--- STUDY MATERIAL Enclosed Below ---
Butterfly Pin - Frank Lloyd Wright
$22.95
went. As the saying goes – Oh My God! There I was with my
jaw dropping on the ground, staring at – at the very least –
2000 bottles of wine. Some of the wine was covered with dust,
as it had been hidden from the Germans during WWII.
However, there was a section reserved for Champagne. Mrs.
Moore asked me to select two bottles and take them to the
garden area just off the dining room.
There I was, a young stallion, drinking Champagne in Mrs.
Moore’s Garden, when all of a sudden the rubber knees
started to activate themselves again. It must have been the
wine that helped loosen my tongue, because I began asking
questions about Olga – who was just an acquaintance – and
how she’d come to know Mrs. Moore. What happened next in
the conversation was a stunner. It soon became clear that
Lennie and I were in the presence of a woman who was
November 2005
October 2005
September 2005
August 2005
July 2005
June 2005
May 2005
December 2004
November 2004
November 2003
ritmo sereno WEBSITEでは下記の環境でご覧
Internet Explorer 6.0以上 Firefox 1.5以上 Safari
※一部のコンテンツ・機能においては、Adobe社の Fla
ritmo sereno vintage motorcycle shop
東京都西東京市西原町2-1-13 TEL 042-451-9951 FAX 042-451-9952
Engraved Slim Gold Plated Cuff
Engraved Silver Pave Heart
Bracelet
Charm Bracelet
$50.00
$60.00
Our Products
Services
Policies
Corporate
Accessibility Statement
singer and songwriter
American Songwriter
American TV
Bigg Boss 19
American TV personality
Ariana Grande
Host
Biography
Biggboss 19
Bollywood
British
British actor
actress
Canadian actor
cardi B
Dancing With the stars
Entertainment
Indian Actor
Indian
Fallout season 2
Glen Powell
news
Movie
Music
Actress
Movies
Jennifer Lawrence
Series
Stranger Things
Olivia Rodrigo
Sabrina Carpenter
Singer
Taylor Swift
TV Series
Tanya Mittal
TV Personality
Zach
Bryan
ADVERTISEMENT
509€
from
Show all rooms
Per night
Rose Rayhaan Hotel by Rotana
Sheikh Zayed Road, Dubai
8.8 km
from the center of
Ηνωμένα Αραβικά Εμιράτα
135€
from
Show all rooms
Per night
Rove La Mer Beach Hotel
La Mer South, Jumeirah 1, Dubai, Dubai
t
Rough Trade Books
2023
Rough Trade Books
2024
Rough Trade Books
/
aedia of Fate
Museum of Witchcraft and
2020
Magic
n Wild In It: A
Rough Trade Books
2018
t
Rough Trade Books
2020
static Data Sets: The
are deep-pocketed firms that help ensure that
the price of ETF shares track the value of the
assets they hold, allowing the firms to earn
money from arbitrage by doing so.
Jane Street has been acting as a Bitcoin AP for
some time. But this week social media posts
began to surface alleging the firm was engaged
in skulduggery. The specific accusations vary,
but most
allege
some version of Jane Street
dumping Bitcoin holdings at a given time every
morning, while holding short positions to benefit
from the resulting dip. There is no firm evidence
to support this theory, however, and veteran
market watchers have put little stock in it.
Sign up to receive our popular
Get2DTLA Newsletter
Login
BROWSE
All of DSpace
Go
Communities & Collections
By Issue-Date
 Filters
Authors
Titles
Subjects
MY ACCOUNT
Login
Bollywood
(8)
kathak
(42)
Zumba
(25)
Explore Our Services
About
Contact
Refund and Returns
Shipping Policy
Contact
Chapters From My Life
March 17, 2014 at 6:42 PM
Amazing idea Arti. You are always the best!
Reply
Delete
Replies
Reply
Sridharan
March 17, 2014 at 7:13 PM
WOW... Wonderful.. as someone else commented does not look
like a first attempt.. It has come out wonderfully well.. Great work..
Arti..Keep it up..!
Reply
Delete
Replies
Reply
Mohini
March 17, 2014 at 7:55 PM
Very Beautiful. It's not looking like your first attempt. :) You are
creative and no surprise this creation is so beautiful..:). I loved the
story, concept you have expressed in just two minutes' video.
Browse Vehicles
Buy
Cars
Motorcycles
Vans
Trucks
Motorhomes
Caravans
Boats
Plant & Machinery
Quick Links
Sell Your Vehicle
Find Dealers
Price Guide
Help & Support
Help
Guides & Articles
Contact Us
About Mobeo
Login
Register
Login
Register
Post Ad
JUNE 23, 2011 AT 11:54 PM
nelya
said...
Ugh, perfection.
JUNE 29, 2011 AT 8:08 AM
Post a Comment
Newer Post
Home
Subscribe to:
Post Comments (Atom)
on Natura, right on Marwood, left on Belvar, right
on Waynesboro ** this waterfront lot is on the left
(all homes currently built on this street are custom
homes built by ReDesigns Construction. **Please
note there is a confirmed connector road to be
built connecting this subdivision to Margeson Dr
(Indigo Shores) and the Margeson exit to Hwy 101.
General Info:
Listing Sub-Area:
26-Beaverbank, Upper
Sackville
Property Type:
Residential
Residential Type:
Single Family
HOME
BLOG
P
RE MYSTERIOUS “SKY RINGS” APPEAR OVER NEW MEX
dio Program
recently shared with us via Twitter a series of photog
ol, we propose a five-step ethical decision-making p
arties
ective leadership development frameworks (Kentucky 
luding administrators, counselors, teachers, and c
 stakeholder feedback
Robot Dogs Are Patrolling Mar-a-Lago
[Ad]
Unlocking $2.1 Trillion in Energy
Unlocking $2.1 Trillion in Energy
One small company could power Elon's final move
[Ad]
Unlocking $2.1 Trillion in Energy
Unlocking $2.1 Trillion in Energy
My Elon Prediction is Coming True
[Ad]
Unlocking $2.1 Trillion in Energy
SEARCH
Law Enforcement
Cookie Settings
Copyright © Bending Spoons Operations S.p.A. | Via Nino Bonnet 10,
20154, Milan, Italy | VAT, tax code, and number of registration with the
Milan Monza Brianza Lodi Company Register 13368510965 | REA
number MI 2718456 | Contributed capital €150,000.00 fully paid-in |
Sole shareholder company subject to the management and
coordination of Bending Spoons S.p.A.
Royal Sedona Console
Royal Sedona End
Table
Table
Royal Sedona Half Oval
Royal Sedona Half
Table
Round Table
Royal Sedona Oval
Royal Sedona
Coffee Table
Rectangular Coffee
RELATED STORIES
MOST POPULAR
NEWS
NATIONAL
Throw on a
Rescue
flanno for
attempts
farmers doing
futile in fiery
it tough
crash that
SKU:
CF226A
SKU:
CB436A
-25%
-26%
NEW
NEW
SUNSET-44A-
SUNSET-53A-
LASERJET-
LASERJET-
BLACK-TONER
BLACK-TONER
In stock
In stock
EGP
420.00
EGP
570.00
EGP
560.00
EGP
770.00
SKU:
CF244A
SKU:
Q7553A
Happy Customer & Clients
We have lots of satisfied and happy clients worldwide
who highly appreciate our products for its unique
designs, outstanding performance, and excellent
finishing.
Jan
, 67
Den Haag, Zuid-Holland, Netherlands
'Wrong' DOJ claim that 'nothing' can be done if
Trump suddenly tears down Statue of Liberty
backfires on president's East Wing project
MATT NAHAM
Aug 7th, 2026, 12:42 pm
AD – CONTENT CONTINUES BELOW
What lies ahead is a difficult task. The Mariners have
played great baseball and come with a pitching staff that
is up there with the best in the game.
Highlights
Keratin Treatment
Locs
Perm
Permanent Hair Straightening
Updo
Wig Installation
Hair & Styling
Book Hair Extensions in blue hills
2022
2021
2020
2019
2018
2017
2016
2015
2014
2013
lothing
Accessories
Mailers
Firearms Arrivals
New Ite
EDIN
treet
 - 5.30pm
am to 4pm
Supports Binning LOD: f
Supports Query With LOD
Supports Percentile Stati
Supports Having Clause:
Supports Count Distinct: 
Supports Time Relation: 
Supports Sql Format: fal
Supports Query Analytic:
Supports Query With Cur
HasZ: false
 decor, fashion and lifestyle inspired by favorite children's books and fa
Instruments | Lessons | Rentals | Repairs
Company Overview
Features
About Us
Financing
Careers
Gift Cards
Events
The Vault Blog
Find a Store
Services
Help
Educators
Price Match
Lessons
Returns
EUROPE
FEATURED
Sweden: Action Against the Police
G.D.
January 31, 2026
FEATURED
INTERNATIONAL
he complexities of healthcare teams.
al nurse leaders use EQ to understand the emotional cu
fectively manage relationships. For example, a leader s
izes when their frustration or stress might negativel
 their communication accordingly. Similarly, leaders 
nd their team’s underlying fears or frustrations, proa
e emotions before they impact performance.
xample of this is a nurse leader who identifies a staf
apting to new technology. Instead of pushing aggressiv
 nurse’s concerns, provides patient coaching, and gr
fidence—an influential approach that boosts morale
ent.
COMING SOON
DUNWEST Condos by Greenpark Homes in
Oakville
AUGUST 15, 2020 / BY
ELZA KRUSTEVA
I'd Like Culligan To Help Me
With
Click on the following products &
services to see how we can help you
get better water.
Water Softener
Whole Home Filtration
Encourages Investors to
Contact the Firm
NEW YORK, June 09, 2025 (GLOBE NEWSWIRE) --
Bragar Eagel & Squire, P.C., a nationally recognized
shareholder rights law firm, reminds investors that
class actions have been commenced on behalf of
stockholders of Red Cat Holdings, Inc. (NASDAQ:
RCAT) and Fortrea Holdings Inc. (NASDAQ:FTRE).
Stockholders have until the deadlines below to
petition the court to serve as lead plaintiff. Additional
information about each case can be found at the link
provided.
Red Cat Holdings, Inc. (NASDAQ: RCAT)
--- End of Enclosed STUDY MATERIAL ---
### THE TASK
Exactly as written, repeat the lines from the start of the listing through the line containing "Moore asked me", both included.

### COMPLETED TASK
Butterfly Pin - Frank Lloyd Wright
$22.95
went. As the saying goes – Oh My God! There I was with my
jaw dropping on the ground, staring at – at the very least –
2000 bottles of wine. Some of the wine was covered with dust,
as it had been hidden from the Germans during WWII.
However, there was a section reserved for Champagne. Mrs.
Moore asked me to select two bottles and take them to the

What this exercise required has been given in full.